I didn't know this back then, which is important to note. Naturally thin, I'd never given my weight much thought before, and although I knew plenty of women who obsessed about their thighs and fretted over calories, I'd always regarded them as a rather alien species, their battles against fat usually unnecessary and invariably tedious, barely a blip on my own radar. I, in turn, had very little personal experience with cottage cheese. I'd never bought cottage cheese before, I'm not sure I'd even eaten cottage cheese before, but on some semiconscious level, I knew the essential truth about cottage cheese -- it was a diet food -- and on some even less conscious level, I was drawn to it, compelled to buy it and to put it in the mini-refrigerator in my dorm room and then to eat it and nothing else -- just cottage cheese and rice cakes -- for three consecutive days.

And a seed, long present perhaps but dormant until then, began to blossom. A path was laid, one that ultimately had less to do with food than it did with emotion, less to do with hunger than it did with the mindset required to satisfy hunger: the sense of entitlement and agency and initiative that leads one to say, first, I want, and then, more critically, I deserve. So as inconsequential as that purchase may have seemed, it in fact represented a turning point, the passage of a woman at a crossroads, one road marked Empty, the other Full. Not believing at the core that fullness -- satiety, gratification, pleasure -- was within my grasp, I chose the other road.

- - - - - - - - - - - -

One of the lingering cultural myths about gender is that women are bad at math -- they lack the confidence for it, they have poor visual-spatial skills, they simply don't excel at numbers the way boys do. This theory has been widely challenged over the years, and there's scant evidence to suggest that girls are in any way neurologically ill-equipped to deal with algebra or calculus. But I'd challenge the myth on different grounds: Women are actually superb at math; they just happen to engage in their own variety of it, an intricate personal math in which desires are split off from one another, weighed, balance, traded, assessed. These are the mathematics of desire, a system of self-limitation and monitoring based on the fundamental premise that appetites are at best risky, at worst impermissible, that indulgence must be bought and paid for. Hence the rules and caveats: Before you open the lunch menu or order that cheeseburger or consider eating the cake with the frosting intact, haul out the psychic calculator and start tinkering with the budget.

Why shouldn't you? I asked a woman that question not long ago while she was demurring about whether to order dessert at a restaurant.

Immediate answer: "Because I'll feel gross."

Why gross?

"Because I'll feel fat."

And what would happen if you felt fat?

"I hate myself when I feel fat. I feel ugly and out of control. I feel really un-sexy. I feel unlovable."

And if you deny yourself the dessert?

"I may feel a little deprived, but I'll also feel pious," she said.

So it's worth the cost?

"Yes."

These are big trade-offs for a simple piece of cake -- add five hundred calories, subtract well-being, allure, and self-esteem -- and the feelings behind them are anything but vain or shallow.
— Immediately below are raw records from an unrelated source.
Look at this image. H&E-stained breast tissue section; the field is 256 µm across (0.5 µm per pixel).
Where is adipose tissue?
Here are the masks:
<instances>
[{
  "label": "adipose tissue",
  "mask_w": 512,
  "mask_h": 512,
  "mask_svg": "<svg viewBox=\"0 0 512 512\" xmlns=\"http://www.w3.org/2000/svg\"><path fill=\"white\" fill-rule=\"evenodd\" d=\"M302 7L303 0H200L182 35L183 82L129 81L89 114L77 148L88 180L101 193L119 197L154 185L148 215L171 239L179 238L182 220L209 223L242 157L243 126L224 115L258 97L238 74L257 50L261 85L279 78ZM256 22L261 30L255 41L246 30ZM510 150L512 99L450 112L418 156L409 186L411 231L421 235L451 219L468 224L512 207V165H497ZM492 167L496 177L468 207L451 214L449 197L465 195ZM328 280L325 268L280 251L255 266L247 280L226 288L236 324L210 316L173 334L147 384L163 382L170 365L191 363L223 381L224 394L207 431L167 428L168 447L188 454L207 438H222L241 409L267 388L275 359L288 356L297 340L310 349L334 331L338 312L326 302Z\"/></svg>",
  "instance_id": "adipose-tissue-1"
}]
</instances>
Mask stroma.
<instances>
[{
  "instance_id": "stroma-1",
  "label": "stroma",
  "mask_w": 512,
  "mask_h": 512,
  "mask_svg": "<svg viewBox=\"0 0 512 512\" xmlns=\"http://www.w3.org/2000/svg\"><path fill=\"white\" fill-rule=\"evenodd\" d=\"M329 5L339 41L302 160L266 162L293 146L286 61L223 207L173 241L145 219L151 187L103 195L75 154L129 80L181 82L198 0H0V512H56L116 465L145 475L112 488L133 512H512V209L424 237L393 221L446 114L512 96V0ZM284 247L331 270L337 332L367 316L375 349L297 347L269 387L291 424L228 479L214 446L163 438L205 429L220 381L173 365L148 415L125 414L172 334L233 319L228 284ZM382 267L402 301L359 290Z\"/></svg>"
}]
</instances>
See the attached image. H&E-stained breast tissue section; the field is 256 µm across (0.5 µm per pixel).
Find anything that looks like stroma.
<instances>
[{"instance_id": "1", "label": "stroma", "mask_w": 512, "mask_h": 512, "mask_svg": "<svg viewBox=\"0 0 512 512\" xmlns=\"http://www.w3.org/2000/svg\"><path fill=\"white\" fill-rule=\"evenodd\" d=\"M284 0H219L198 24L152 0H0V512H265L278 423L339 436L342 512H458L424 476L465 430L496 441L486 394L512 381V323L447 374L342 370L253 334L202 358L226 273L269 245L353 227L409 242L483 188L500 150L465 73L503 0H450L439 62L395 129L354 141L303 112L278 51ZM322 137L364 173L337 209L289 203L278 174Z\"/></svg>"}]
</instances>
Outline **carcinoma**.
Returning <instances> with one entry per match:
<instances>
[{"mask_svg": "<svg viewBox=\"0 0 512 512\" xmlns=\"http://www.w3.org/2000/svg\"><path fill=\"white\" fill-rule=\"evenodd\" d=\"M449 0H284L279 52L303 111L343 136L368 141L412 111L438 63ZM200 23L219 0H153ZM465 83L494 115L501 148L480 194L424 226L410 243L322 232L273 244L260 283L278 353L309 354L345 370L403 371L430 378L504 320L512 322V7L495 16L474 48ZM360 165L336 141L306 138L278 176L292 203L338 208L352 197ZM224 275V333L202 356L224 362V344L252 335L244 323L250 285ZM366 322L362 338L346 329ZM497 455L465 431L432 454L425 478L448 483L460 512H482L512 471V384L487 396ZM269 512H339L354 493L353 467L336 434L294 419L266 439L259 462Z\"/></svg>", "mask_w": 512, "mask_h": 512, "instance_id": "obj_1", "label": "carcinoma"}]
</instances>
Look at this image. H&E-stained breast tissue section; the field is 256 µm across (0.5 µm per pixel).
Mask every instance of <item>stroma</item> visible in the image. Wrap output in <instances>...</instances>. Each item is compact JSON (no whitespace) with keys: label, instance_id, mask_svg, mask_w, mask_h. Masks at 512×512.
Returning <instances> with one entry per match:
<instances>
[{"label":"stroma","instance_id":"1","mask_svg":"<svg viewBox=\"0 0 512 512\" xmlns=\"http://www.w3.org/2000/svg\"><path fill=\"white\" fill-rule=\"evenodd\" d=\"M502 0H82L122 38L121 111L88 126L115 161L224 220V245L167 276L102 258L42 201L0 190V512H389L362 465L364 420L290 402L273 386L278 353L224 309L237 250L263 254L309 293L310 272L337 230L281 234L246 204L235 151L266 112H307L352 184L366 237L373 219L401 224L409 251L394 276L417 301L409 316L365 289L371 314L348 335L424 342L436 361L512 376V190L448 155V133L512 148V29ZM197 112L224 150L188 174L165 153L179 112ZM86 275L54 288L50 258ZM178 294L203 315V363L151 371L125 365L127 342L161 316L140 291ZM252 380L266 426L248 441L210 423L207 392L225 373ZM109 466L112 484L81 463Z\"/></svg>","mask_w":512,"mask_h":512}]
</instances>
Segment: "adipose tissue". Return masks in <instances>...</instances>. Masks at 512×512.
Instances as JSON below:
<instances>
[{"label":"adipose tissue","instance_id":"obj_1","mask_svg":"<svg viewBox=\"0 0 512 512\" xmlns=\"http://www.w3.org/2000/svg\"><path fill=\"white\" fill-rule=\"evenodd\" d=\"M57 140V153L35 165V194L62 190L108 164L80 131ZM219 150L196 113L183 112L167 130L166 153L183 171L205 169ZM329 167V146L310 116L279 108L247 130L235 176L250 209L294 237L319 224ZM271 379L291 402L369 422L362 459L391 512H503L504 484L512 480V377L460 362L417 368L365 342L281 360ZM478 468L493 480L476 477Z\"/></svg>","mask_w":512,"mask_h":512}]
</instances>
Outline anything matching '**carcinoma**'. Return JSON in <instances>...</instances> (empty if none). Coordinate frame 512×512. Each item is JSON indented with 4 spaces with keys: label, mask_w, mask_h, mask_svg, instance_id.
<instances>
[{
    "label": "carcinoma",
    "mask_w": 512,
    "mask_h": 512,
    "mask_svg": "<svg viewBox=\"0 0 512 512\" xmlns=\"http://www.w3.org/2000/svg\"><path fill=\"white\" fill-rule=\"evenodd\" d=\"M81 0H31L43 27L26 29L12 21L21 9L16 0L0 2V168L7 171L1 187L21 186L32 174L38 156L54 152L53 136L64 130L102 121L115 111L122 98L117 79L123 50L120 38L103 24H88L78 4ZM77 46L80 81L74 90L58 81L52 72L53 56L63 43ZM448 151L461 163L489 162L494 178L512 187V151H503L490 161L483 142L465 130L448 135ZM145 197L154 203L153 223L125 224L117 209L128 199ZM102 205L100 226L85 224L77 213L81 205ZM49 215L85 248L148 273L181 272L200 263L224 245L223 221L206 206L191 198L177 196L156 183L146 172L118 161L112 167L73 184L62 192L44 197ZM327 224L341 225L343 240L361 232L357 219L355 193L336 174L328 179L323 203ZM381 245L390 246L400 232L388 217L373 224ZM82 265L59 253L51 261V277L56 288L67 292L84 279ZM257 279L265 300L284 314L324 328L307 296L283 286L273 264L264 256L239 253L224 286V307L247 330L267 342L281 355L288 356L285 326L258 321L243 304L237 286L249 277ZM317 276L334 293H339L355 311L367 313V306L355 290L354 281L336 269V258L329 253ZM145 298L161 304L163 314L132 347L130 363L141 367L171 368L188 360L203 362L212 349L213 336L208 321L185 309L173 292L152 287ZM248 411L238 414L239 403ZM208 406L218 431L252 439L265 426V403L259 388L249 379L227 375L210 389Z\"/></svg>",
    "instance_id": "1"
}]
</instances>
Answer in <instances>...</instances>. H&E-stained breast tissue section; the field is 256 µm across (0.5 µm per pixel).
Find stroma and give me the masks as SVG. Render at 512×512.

Hidden within that thirty-second exchange is an entire set of mathematical principles, equations that can dictate a woman's most fundamental approach to hunger. Mastery over the body -- its impulses, its needs, its size -- is paramount; to lose control is to risk beauty, and to risk beauty is to risk desirability, and to risk desirability is to risk entitlement to sexuality and love and self-esteem. Desires collide, the wish to eat bumping up against the wish to be thin, the desire to indulge conflicting with the injunction to restrain. Small wonder food makes a woman nervous. The experience of appetite in this equation is an experience of anxiety, a burden and a risk; yielding to hunger may be permissible under certain conditions, but mostly it's something to be Earned or Monitored and Controlled. e = mc2.